▶ [TASK OBJECTIVE] Copy each of the following records word for word, without changing any line.

▶ [DATASET ENTRIES]
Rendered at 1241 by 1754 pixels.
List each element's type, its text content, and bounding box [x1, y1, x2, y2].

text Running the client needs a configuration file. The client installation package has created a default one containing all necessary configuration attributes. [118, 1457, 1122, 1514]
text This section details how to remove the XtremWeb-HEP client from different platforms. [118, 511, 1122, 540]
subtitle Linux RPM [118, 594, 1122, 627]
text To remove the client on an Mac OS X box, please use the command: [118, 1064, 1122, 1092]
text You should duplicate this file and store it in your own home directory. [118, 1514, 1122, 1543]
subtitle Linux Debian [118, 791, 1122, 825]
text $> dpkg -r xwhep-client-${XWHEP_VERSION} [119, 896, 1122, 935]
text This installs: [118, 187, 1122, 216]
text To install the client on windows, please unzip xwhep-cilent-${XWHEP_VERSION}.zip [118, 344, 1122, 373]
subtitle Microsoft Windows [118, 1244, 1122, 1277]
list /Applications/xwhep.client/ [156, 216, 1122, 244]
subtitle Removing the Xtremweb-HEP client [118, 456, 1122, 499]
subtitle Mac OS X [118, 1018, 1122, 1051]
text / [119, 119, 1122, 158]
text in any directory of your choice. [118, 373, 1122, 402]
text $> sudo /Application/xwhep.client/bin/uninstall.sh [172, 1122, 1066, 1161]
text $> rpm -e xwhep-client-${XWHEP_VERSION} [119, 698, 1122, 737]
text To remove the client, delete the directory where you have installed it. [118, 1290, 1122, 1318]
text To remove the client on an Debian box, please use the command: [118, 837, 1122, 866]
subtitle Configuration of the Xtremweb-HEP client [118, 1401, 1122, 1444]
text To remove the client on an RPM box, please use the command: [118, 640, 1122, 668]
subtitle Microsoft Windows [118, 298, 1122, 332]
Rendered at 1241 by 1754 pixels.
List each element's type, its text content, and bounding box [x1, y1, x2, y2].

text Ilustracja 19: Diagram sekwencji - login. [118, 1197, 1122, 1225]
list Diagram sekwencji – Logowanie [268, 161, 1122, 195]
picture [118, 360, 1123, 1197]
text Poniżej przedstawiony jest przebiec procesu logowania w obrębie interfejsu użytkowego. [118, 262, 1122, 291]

▶ [EXPECTED OUTPUT]
Rendered at 1241 by 1754 pixels.
List each element's type, its text content, and bounding box [x1, y1, x2, y2].

text Running the client needs a configuration file. The client installation package has created a default one containing all necessary configuration attributes. [118, 1457, 1122, 1514]
text This section details how to remove the XtremWeb-HEP client from different platforms. [118, 511, 1122, 540]
subtitle Linux RPM [118, 594, 1122, 627]
text To remove the client on an Mac OS X box, please use the command: [118, 1064, 1122, 1092]
text You should duplicate this file and store it in your own home directory. [118, 1514, 1122, 1543]
subtitle Linux Debian [118, 791, 1122, 825]
text $> dpkg -r xwhep-client-${XWHEP_VERSION} [119, 896, 1122, 935]
text This installs: [118, 187, 1122, 216]
text To install the client on windows, please unzip xwhep-cilent-${XWHEP_VERSION}.zip [118, 344, 1122, 373]
subtitle Microsoft Windows [118, 1244, 1122, 1277]
list /Applications/xwhep.client/ [156, 216, 1122, 244]
subtitle Removing the Xtremweb-HEP client [118, 456, 1122, 499]
subtitle Mac OS X [118, 1018, 1122, 1051]
text / [119, 119, 1122, 158]
text in any directory of your choice. [118, 373, 1122, 402]
text $> sudo /Application/xwhep.client/bin/uninstall.sh [172, 1122, 1066, 1161]
text $> rpm -e xwhep-client-${XWHEP_VERSION} [119, 698, 1122, 737]
text To remove the client, delete the directory where you have installed it. [118, 1290, 1122, 1318]
text To remove the client on an Debian box, please use the command: [118, 837, 1122, 866]
subtitle Configuration of the Xtremweb-HEP client [118, 1401, 1122, 1444]
text To remove the client on an RPM box, please use the command: [118, 640, 1122, 668]
subtitle Microsoft Windows [118, 298, 1122, 332]
Rendered at 1241 by 1754 pixels.
List each element's type, its text content, and bounding box [x1, y1, x2, y2].

text Ilustracja 19: Diagram sekwencji - login. [118, 1197, 1122, 1225]
list Diagram sekwencji – Logowanie [268, 161, 1122, 195]
picture [118, 360, 1123, 1197]
text Poniżej przedstawiony jest przebiec procesu logowania w obrębie interfejsu użytkowego. [118, 262, 1122, 291]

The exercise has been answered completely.